Neuromorphic computing has been proposed as an exciting paradigm to accomplish energy-efficient artificial intelligence by replicating the working principles of biological neural networks. Here, the memristor has attracted a lot of interest because of its capability of mimicking the synaptic behavior by means of programmable conductance states. Nonetheless, traditional neural architectures using memristors have a few drawbacks such as low precision of weights, device variability and inefficient programming schemes that limit their direct application to large systems. The current work suggests a pulse-controlled learning scheme based on an adaptive pulse that is embedded into a differential 1T1R memristor crossbar design to improve the accuracy of programming synaptic weights and energy efficiency. The overall aim is to actively control the conductance of memristors with feedback-based pulse width modulation, which allows neural network weights to be mapped accurately, nonlinearity and drift effects to be reduced. The proposed design is a hybrid analog design that includes a parallel vector-matrix multiplication with a differential memristor crossbar, a pulse generation unit with adaptive programming and an analog front-end that includes a differential amplifier and comparator to process and activate signals.

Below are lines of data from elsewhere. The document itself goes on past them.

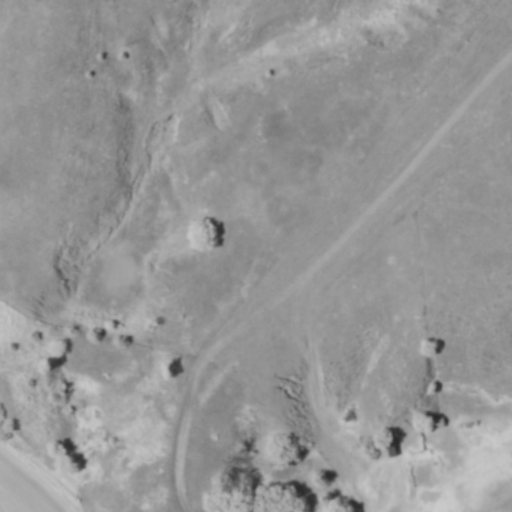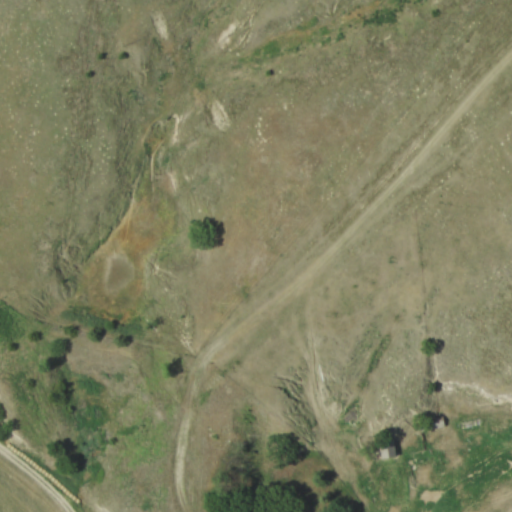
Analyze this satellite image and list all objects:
building: (359, 429)
building: (384, 448)
building: (373, 489)
crop: (19, 495)
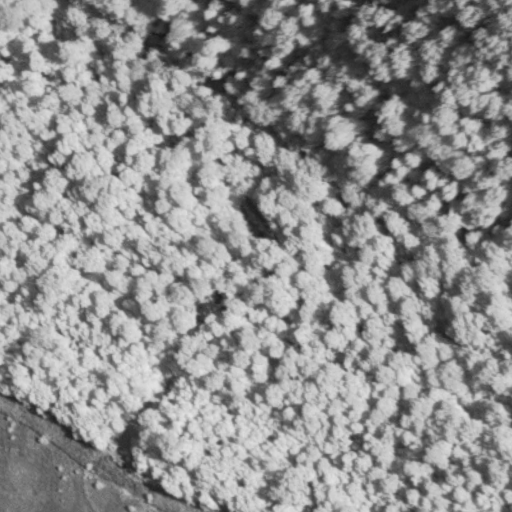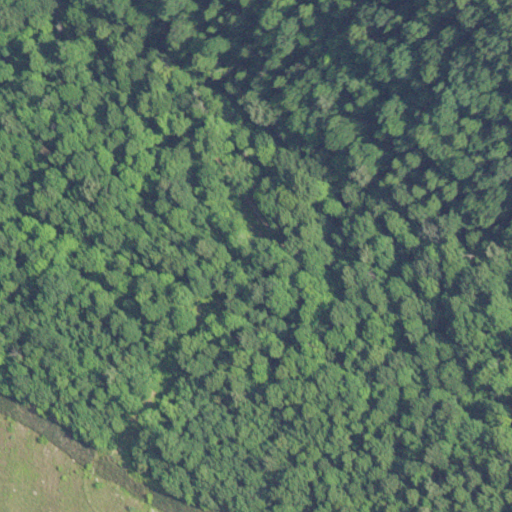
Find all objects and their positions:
quarry: (115, 458)
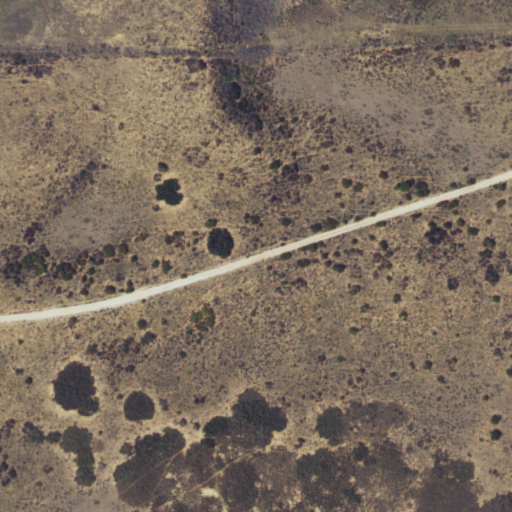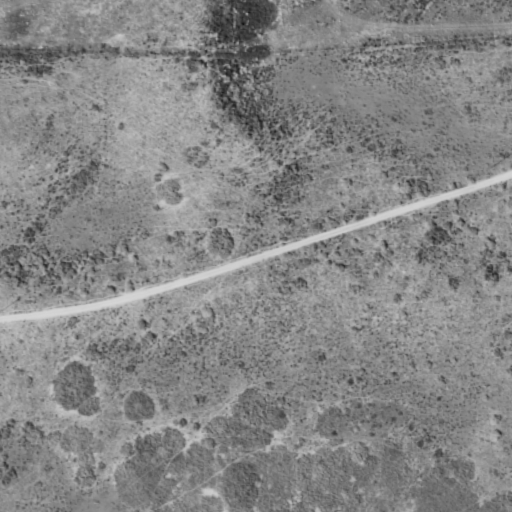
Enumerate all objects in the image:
road: (258, 258)
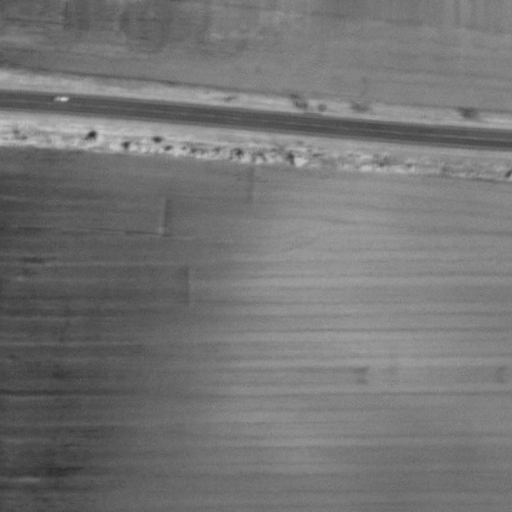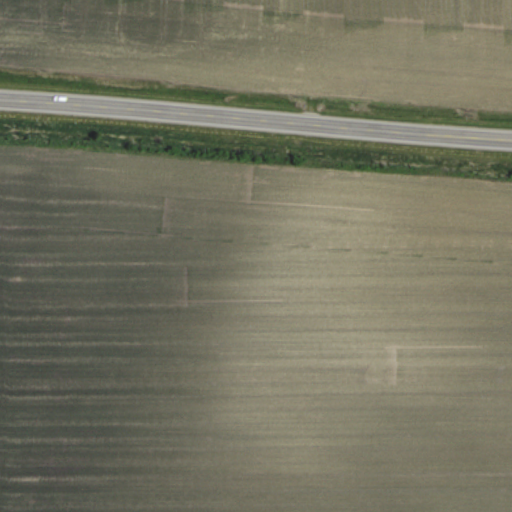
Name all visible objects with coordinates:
road: (255, 118)
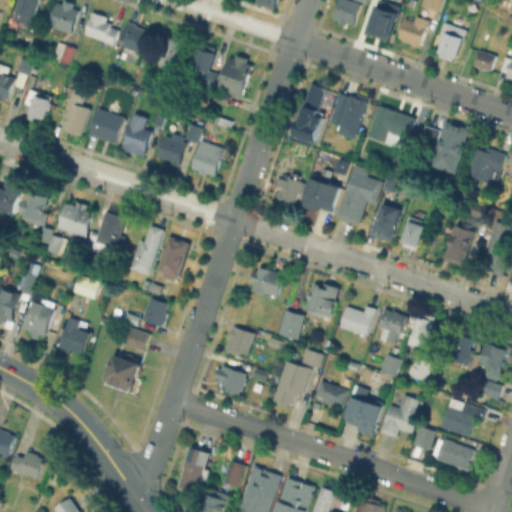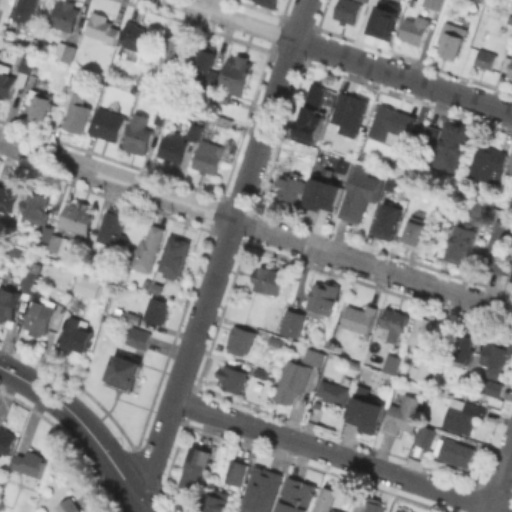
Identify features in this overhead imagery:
building: (363, 0)
building: (365, 0)
building: (481, 0)
building: (266, 2)
building: (489, 2)
building: (269, 3)
building: (431, 3)
building: (431, 3)
building: (27, 10)
building: (346, 10)
building: (349, 11)
building: (24, 13)
building: (1, 15)
building: (63, 15)
building: (66, 17)
building: (381, 19)
building: (381, 21)
building: (100, 27)
building: (412, 29)
building: (102, 30)
building: (415, 30)
building: (135, 37)
building: (453, 38)
building: (449, 39)
building: (137, 42)
building: (169, 49)
building: (63, 51)
building: (173, 52)
building: (70, 55)
road: (344, 56)
building: (483, 58)
building: (203, 59)
building: (487, 59)
building: (23, 64)
building: (506, 65)
building: (508, 67)
building: (205, 68)
building: (235, 74)
building: (239, 75)
building: (15, 78)
building: (6, 84)
building: (224, 97)
building: (37, 102)
building: (40, 104)
building: (314, 109)
building: (347, 112)
building: (75, 113)
building: (78, 114)
building: (310, 114)
building: (353, 114)
building: (162, 118)
building: (226, 122)
building: (393, 123)
building: (106, 124)
building: (390, 125)
building: (109, 126)
building: (192, 131)
building: (136, 134)
building: (139, 135)
building: (432, 135)
building: (444, 143)
building: (180, 145)
building: (170, 146)
building: (452, 146)
building: (206, 156)
building: (210, 159)
building: (484, 163)
building: (488, 165)
building: (511, 177)
building: (292, 185)
building: (289, 188)
building: (320, 191)
building: (357, 192)
building: (323, 193)
building: (360, 194)
building: (9, 197)
building: (10, 198)
building: (35, 206)
building: (39, 206)
building: (478, 209)
building: (481, 210)
building: (75, 217)
building: (80, 218)
building: (390, 219)
building: (385, 221)
road: (255, 227)
building: (109, 229)
building: (416, 231)
building: (413, 232)
building: (109, 234)
building: (52, 240)
building: (56, 242)
building: (459, 243)
building: (461, 245)
building: (501, 245)
road: (224, 246)
building: (497, 246)
building: (145, 249)
building: (149, 251)
building: (172, 256)
building: (175, 258)
building: (266, 279)
building: (270, 280)
building: (27, 281)
building: (31, 283)
building: (85, 285)
building: (88, 285)
building: (321, 297)
building: (324, 298)
building: (7, 303)
building: (10, 303)
building: (154, 310)
building: (158, 312)
building: (42, 313)
building: (41, 318)
building: (356, 318)
building: (134, 319)
building: (359, 319)
building: (290, 322)
building: (293, 323)
building: (390, 324)
building: (394, 325)
building: (424, 330)
building: (419, 331)
building: (74, 335)
building: (78, 336)
building: (135, 337)
building: (139, 338)
building: (239, 340)
building: (241, 341)
building: (462, 347)
building: (466, 347)
building: (311, 356)
building: (314, 356)
building: (497, 357)
building: (492, 359)
building: (389, 363)
building: (393, 364)
building: (421, 366)
building: (262, 371)
building: (123, 372)
building: (126, 374)
building: (231, 377)
building: (234, 378)
building: (290, 381)
building: (292, 383)
building: (491, 387)
building: (494, 388)
building: (330, 392)
building: (334, 393)
building: (368, 409)
building: (362, 410)
building: (400, 414)
building: (404, 415)
building: (460, 415)
building: (464, 415)
road: (84, 427)
building: (423, 435)
building: (426, 436)
building: (5, 440)
building: (7, 441)
road: (118, 451)
building: (452, 451)
road: (332, 453)
building: (458, 453)
building: (27, 462)
building: (32, 464)
building: (196, 466)
building: (193, 467)
building: (234, 471)
building: (237, 473)
road: (501, 475)
building: (259, 489)
building: (261, 489)
building: (294, 495)
building: (298, 496)
building: (325, 498)
building: (332, 498)
building: (216, 500)
building: (217, 502)
building: (65, 505)
building: (371, 505)
building: (371, 506)
building: (70, 507)
road: (490, 509)
road: (498, 509)
building: (401, 510)
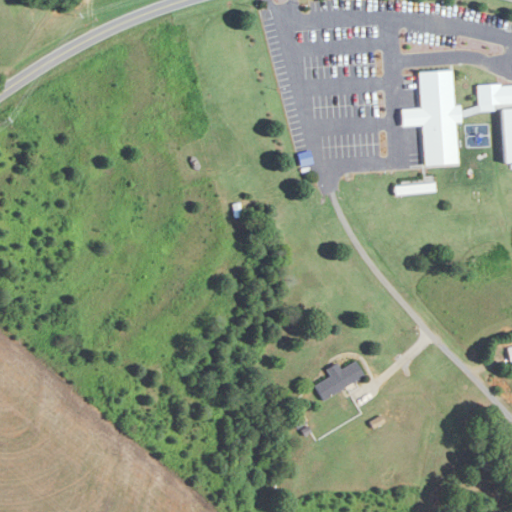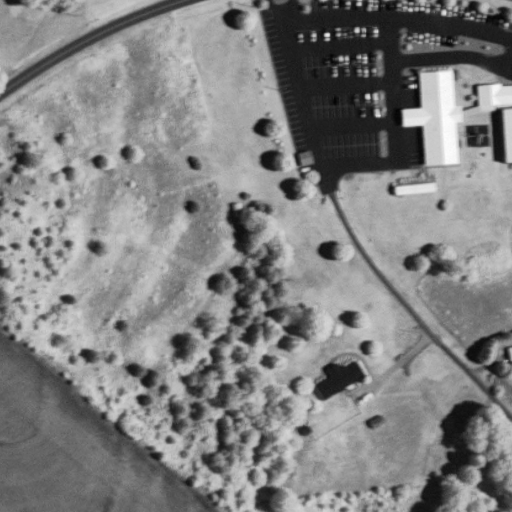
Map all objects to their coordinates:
road: (395, 18)
road: (84, 39)
road: (2, 87)
building: (454, 117)
road: (393, 125)
road: (323, 176)
road: (396, 364)
building: (338, 379)
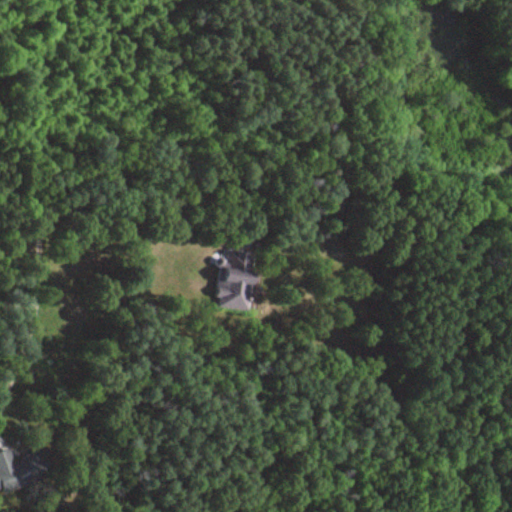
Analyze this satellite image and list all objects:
building: (234, 282)
building: (21, 472)
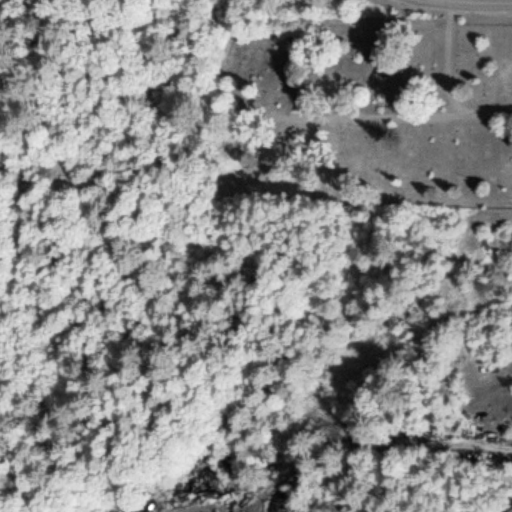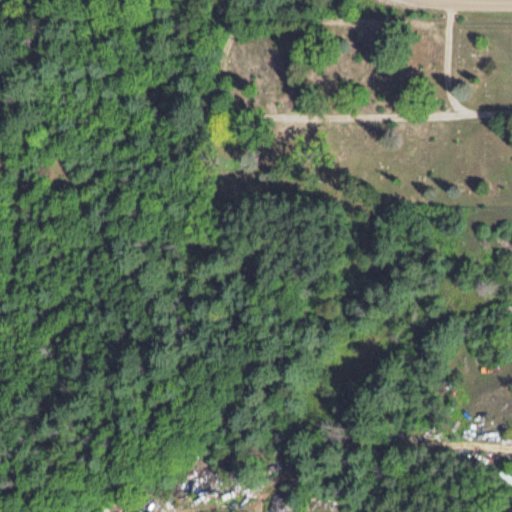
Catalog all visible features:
road: (459, 2)
road: (452, 58)
park: (358, 110)
road: (375, 113)
building: (511, 272)
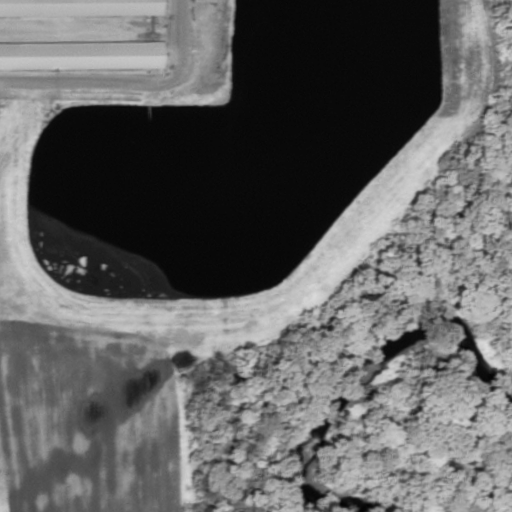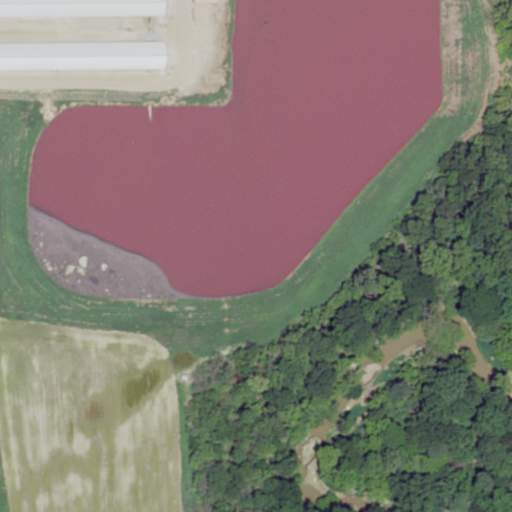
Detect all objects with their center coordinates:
building: (79, 38)
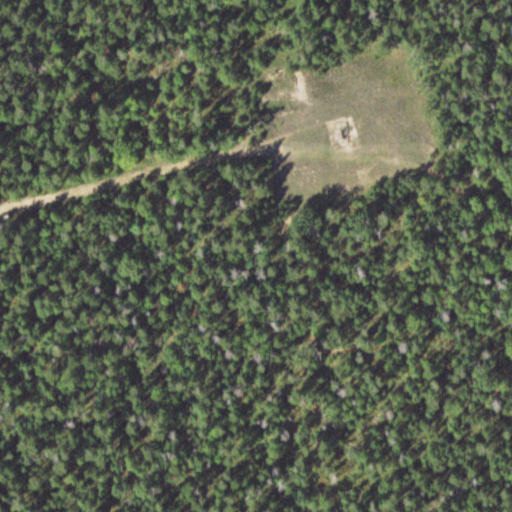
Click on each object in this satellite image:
petroleum well: (338, 126)
road: (136, 168)
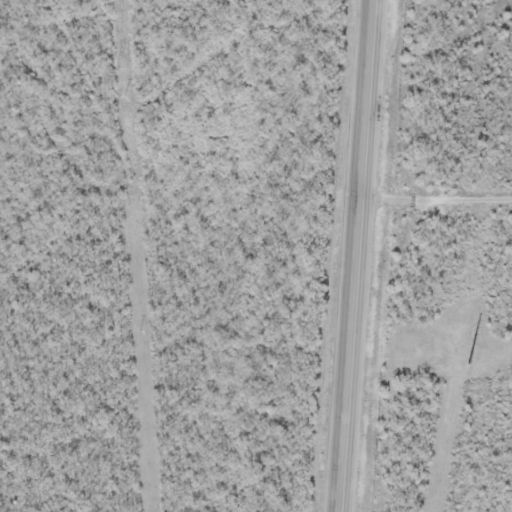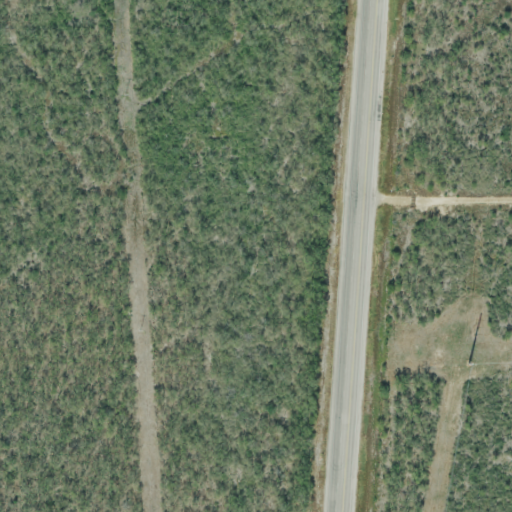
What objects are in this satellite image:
road: (359, 256)
power tower: (471, 364)
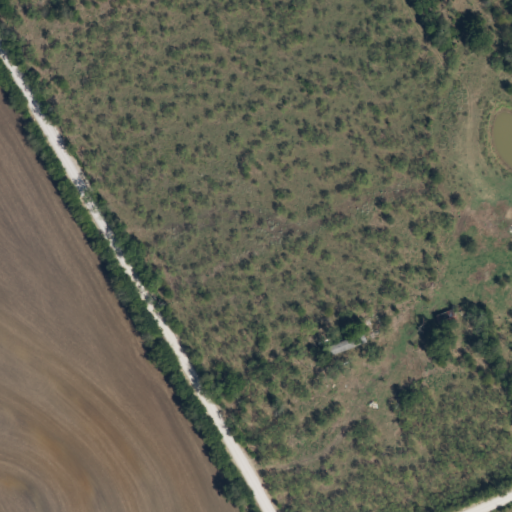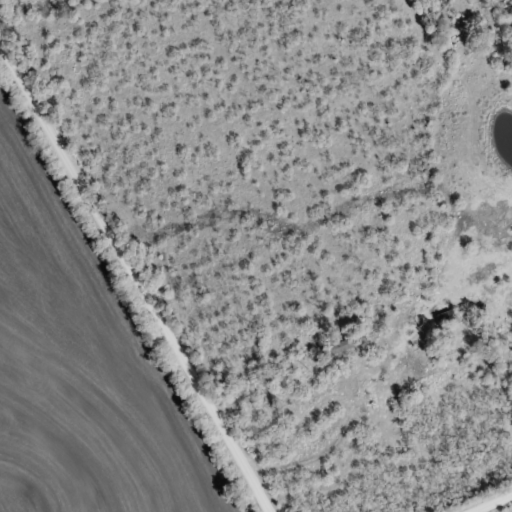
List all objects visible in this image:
building: (348, 343)
road: (196, 384)
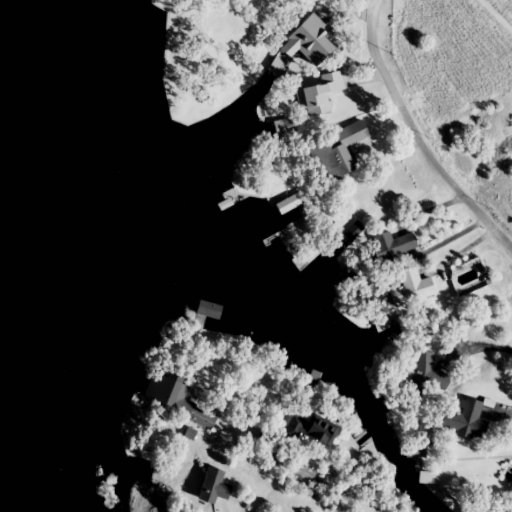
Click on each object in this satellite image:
building: (311, 43)
building: (320, 95)
road: (416, 136)
building: (338, 153)
building: (292, 203)
building: (222, 206)
building: (287, 208)
building: (394, 245)
building: (412, 290)
building: (208, 316)
building: (429, 374)
building: (175, 399)
road: (502, 411)
building: (467, 421)
building: (313, 431)
road: (313, 477)
building: (426, 482)
building: (214, 487)
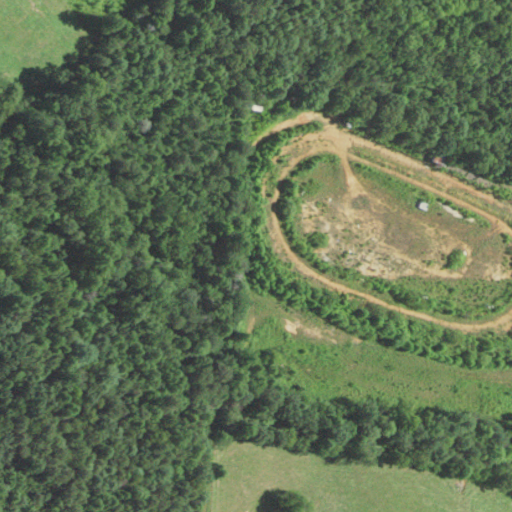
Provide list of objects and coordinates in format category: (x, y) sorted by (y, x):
road: (207, 429)
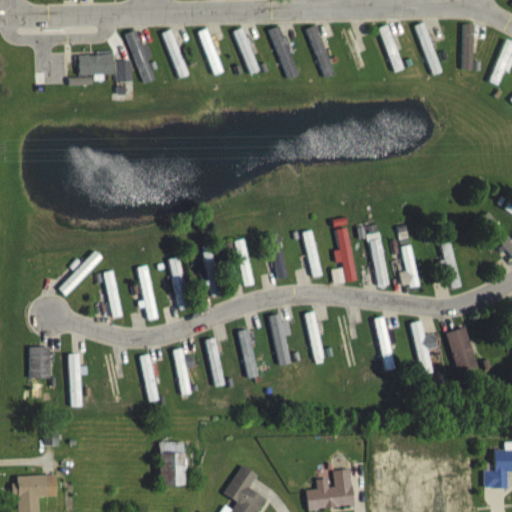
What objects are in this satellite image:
building: (510, 2)
road: (309, 5)
road: (477, 5)
road: (145, 7)
road: (10, 9)
road: (257, 12)
building: (465, 46)
building: (389, 47)
building: (425, 48)
building: (208, 51)
building: (318, 51)
building: (354, 51)
building: (173, 53)
building: (283, 54)
building: (139, 55)
building: (95, 63)
building: (511, 97)
building: (486, 221)
building: (506, 245)
building: (310, 253)
building: (275, 256)
building: (342, 257)
building: (404, 258)
building: (242, 262)
building: (377, 262)
building: (448, 264)
building: (78, 272)
building: (210, 272)
building: (177, 282)
building: (111, 293)
road: (279, 297)
building: (170, 312)
building: (511, 322)
building: (313, 337)
building: (277, 339)
building: (348, 339)
building: (383, 343)
building: (422, 346)
building: (461, 349)
building: (246, 353)
building: (38, 362)
building: (213, 362)
building: (180, 371)
building: (113, 377)
building: (147, 377)
building: (73, 380)
building: (50, 437)
building: (172, 463)
building: (498, 468)
building: (33, 490)
building: (330, 491)
building: (243, 492)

There is also a write-verify scheme which iteratively varies pulse width according to real-time measurements of conductance, which ensures that the weight values converge to desired values. The conductance update dynamics are modeled mathematically in order to optimize pulse parameters in order to enhance performance of learning. Simulation findings indicate that the proposed adaptive pulse-controlled strategy attains a higher weight programming precision, lower power usage, and a shorter convergence time than fixed-pulse technique. Moreover, the architecture has a better olerance to device variability, and can be used in scaleable implementations of neuromorphic hardware. These results indicate that adaptive pulse modulation is effective in supporting the future of memristor-based neural network designs in neural computing applications at the edge.